SINGAPORE: In a video clip that circulated on social media, Presidential candidate Ng Kok Song was captured singing the famous Chinese song “The Moon Represents My Heart (月亮代表我的心).”
The 2.05-minute video was shared on TikTok by user @aliali_sg, showcasing the 75-year-old candidate singing along with a guitarist at ABC Brickworks Market & Food Centre.
The crowd recorded the moment as Ng Kok Song sang the Chinese song fluently.
The conclusion of the song was met with a round of applause from the audience.
During a recent event, Mr Ng shared with his audiences that one of the deepest regrets in his life is his lack of fluency in both spoken and written Chinese.
The former GIC Chief Investment Officer studied in the English stream in school.

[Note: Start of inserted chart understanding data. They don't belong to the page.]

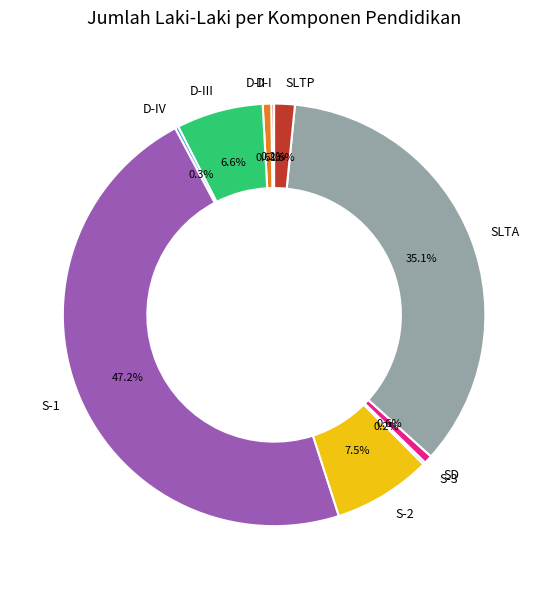

Which category has the biggest portion of the pie?

S-1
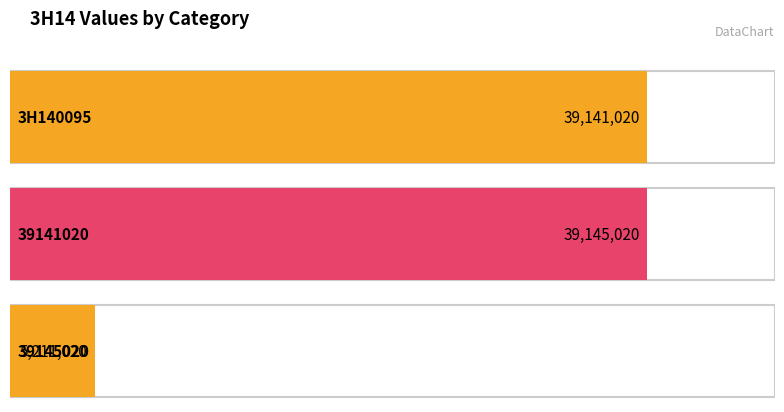

At which label does the data first exceed 39141020?

39141020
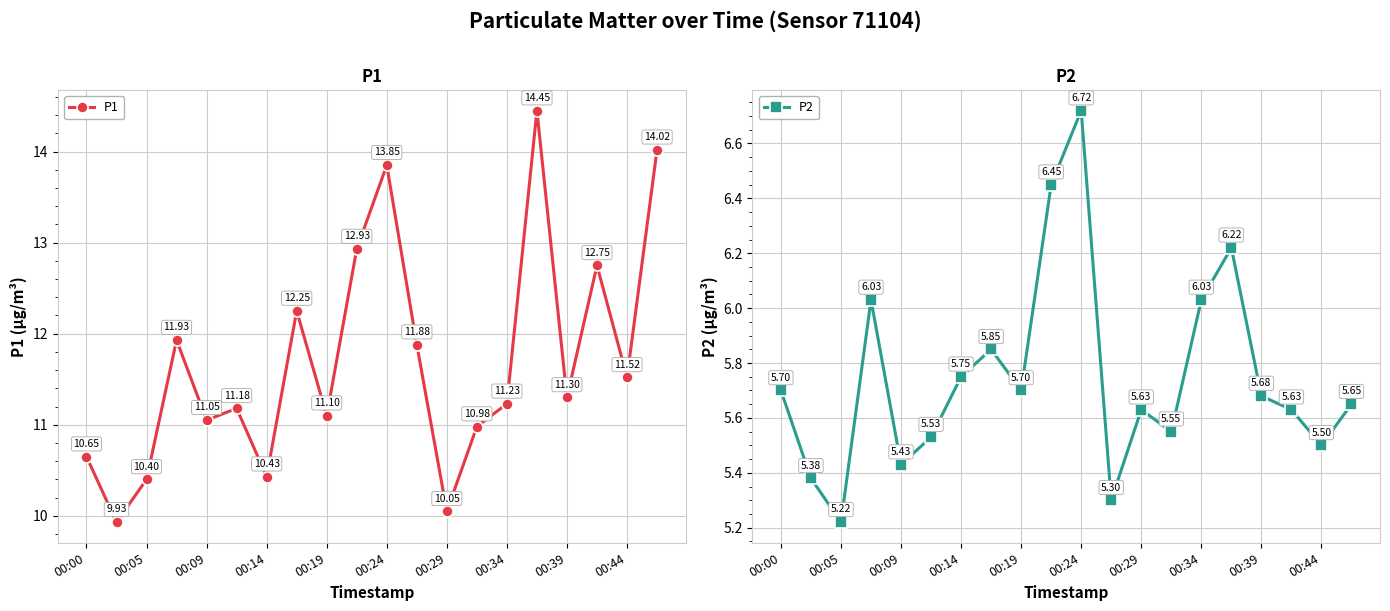

The value of P1 at 00:05 is 4.4. True or false?

False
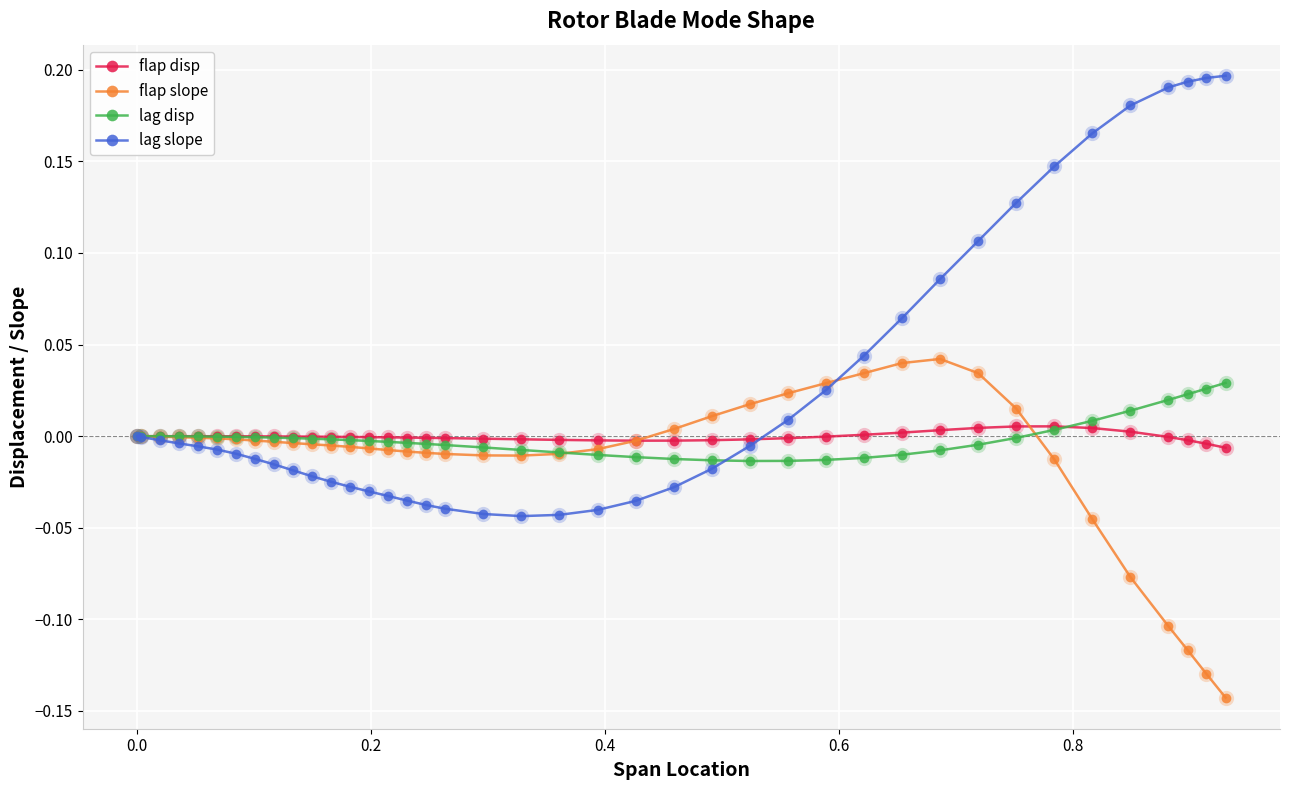

Which series has the largest total across all categories?

lag slope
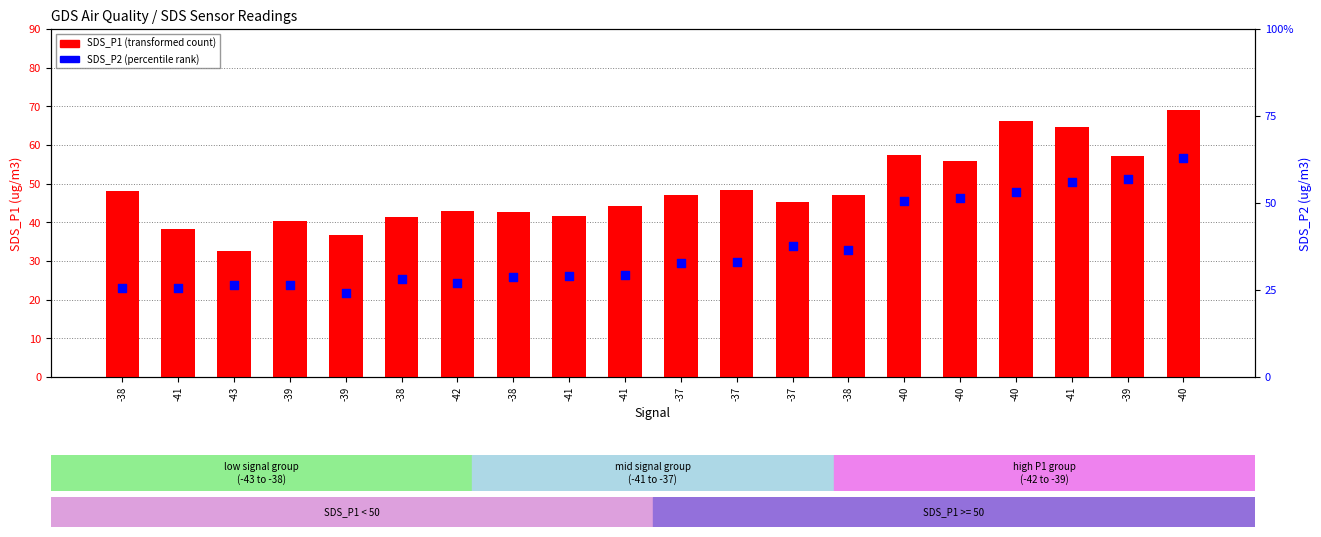

Which series reaches the maximum Y coordinate?

SDS_P1 (transformed count)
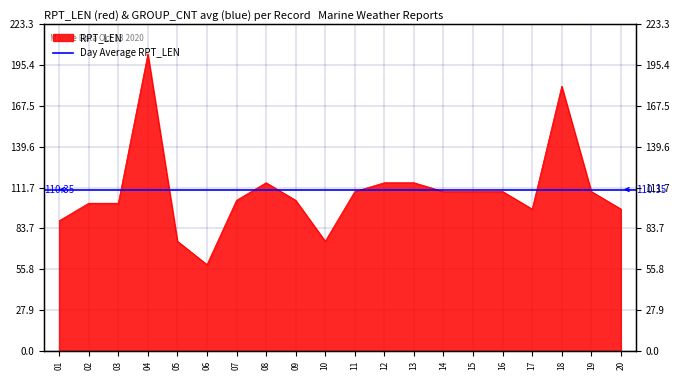

List the labels in order of value, largest first.

04, 18, 08, 12, 13, 11, 14, 15, 16, 19, 07, 09, 02, 03, 17, 20, 01, 05, 10, 06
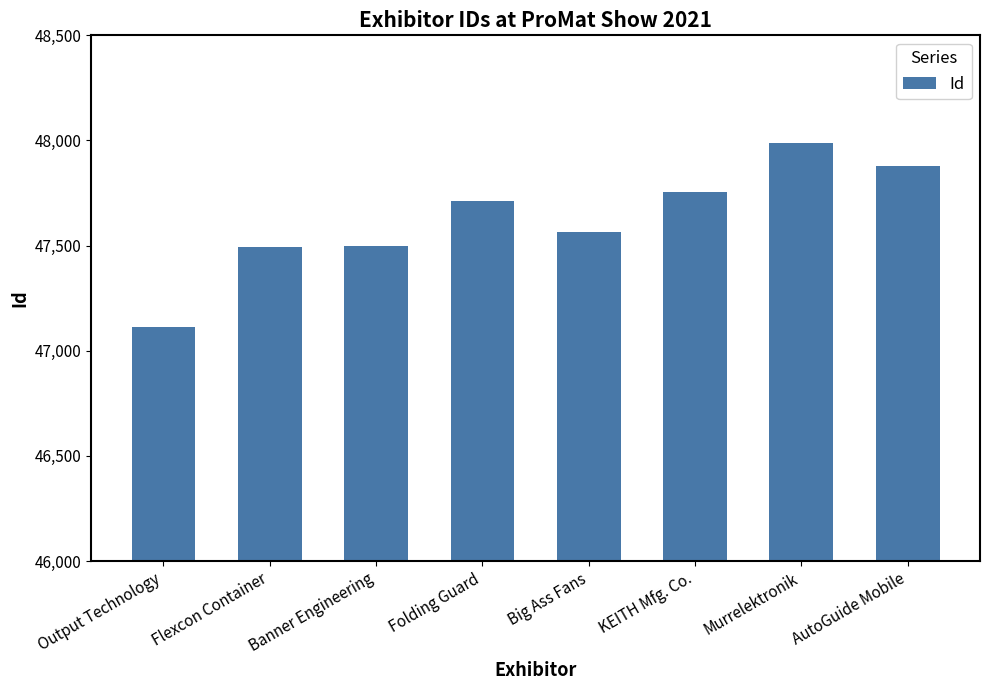

What position from the right is KEITH Mfg. Co.?

3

However, Mr Ng said his “heart is Chinese”, and added that “the way I think, I cannot express it fluently.”
When questioned about his efforts to learn Chinese, Mr Ng revealed that he immerses himself in Mandarin songs, particularly focusing on “The Moon Represents My Heart.”
Although strangely enough, when he was asked to say the reasons of why people should vote for him in Mandarin, Mr Ng bluntly said, “No.”
Possible violation of the Public Entertainments Act raises concerns
While praises were made towards Mr Ng for his singing of the famous song, concerns have been raised that his public singing could potentially violate the Public Entertainments Act, which requires a license for public performances.
Bryan Lim Boon Heng, Vice-Chairman of the Singapore Democratic Party (SDP), expressed his “surprise” on Friday (25 Aug) via Facebook, questioning why the Elections Department and Singapore Police Force did not address this matter.
He highlighted a noticeable contrast from the past when SDP was cautioned by on-site police multiple times against singing the National Anthem or the party song “I Will Be The One” during their rallies due to the absence of a Public Entertainment License.
“Mr Ng cannot feign ignorance if he is bidding to hold the highest office of this land. ”
Mr Lim emphasized that no individual should be exempt from the law and raised the point that there shouldn’t be a situation of “one country, two systems” within a democracy.
PEL mandatory for most events, with certain exemptions
Under the Public Entertainments Act (PEA), unless granted an exemption, any organization intending to offer public entertainment in any publicly accessible location, regardless of whether it is free or involves charges, must adhere to the following requirements:
- Conduct the event in a venue approved by the police.
- Comply with a valid Public Entertainment License (PEL) issued by the police.
Engaging in or assisting with the provision of public entertainment without a PEL is an offence punishable by a fine of up to $20,000 upon conviction.
However, a licence is not required for the listed public entertainment or arts entertainment activities provided the organiser adheres to the exemption conditions.
For instance, events like “sing-song” (getai) and classical instrumental music performances are exempted if they meet conditions such as limited hours of operation, appropriate use of loudspeakers, avoidance of vulgar or obscene content, and notification to the police at least 7 days before the event.